Zoon Balanitis Revisited: Report of Balanitis Circumscripta Plasmacellularis Resolving With Topical Mupirocin Ointment Monotherapy

March 2017 | Volume 16 | Issue 3 | Case Reports | 285 | Copyright © March 2017

Michael A. Lee MDa and Philip R. Cohen MDb

aMedical College of Wisconsin, Milwaukee, WI bUniversity of California San Diego, San Diego, CA

Several treatment options, of ranging success, are available for patients with Zoon balanitis. Observation without therapy rarely results in self-resolution of the lesion. Therefore, most patients elect for treatment due to anxiety and/or cosmetic disfigurement or because of symptoms. Circumcision is considered the gold standard for definitive treatment, and has been shown to protect against common infective and neoplastic penile dermatoses.4,6 Recent studies have shown good efficacy using photodynamic therapy, or carbon dioxide laser or erbium:YAG laser.9-11 However, despite their proven effectiveness, most patients reject these therapeutic options due to the location of the lesion. Nonsurgical approaches for the treatment of Zoon balanitis have also been attempted. Originally, these consisted of topical corticosteroids with or without adjuvant topical antibiotics and/or topical antifungals, however reports of satisfactory treatment with these topical agents were rare.12,13 Topical calcineurin inhibitors, known to be effective in controlling diverse inflammatory mucous membrane and genital diseases, were initially documented as a possible treatment option in 2004.14 Subsequently, multiple studies using tacrolimus and pimecrolimus have demonstrated good efficacy of treatment with few side effects.15-16 Hence, topical calcineurin inhibitors have become more widely accepted as an initial medical therapy for Zoon balanitis.Mupirocin is an antibiotic isolated from Pseudomonas fluorescens.17 It acts by reversibly binding to the enzyme isoleucyl t-RNA synthetase, and thereby inhibits protein synthesis.18 Mupirocin is commonly used in the treatment of bacterial skin infections such as impetigo, as well as methicillin-resistant staphylococcus aureus (MRSA) infections.

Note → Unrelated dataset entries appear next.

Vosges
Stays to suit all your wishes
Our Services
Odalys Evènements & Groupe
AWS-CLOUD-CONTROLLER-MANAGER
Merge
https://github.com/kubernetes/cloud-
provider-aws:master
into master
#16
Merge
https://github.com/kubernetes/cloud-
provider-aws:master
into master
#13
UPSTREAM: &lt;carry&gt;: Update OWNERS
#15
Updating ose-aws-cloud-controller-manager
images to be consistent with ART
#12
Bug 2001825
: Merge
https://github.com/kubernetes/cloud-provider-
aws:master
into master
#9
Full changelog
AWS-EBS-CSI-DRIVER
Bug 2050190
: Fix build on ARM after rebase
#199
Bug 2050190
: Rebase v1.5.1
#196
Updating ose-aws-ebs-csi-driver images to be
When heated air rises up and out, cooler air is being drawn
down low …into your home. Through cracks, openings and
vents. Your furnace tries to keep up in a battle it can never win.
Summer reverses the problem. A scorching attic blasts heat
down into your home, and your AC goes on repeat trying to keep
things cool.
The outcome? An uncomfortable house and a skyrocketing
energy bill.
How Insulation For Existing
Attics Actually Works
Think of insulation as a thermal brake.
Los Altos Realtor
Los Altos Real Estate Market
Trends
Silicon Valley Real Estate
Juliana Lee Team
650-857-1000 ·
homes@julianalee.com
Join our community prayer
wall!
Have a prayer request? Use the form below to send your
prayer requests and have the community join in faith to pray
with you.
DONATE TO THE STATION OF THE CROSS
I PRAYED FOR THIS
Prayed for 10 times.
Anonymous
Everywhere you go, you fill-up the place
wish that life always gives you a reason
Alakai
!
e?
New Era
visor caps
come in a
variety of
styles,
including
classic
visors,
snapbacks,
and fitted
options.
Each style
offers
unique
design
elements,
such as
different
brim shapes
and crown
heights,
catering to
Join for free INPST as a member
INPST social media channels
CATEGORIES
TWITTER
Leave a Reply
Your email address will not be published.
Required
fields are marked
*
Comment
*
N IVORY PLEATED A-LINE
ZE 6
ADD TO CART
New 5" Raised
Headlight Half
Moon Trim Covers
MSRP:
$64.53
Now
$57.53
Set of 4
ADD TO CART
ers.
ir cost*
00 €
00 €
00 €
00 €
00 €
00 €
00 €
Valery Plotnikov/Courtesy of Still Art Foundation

To our knowledge, the reported patient represents the first successful treatment of Zoon balanitis with mupirocin monotherapy. Our findings are limited to a single patient. His complete response to mupirocin monotherapy could suggest that, in some patients with Zoon balanitis, there may be a bacterial component involved in the pathogenesis of the disease. The excellent safety profile of mupirocin also might prompt clinicians to consider this as a first-line topical therapy in patients with newly diagnosed Zoon balanitis.


Zoon balanitis is a benign inflammatory condition of the penis with an unknown pathogenesis. Current treatment options primarily include either circumcision, or topical calcineurin inhibitors. We report a man with biopsy confirmed balanitis circumscripta plasmacellularis that was successfully treated with mupirocin monotherapy, a treatment modality that has not been previously evaluated. Our findings not only prompt us to recommend future investigations regarding the efficacy of mupirocin monotherapy in a larger number of Zoon balanitis patients, but also to speculate that in some individuals a bacterial etiology may contribute to the pathogenesis of balanitis circumscripta plasmacellularis


The authors have nothing to disclose, including any affiliation with or financial involvement in any organization or entity with a direct financial interest in the subject matter or materials discussed in the manuscript (eg, employment, consultancies, stock ownership, honoraria, expert testimony).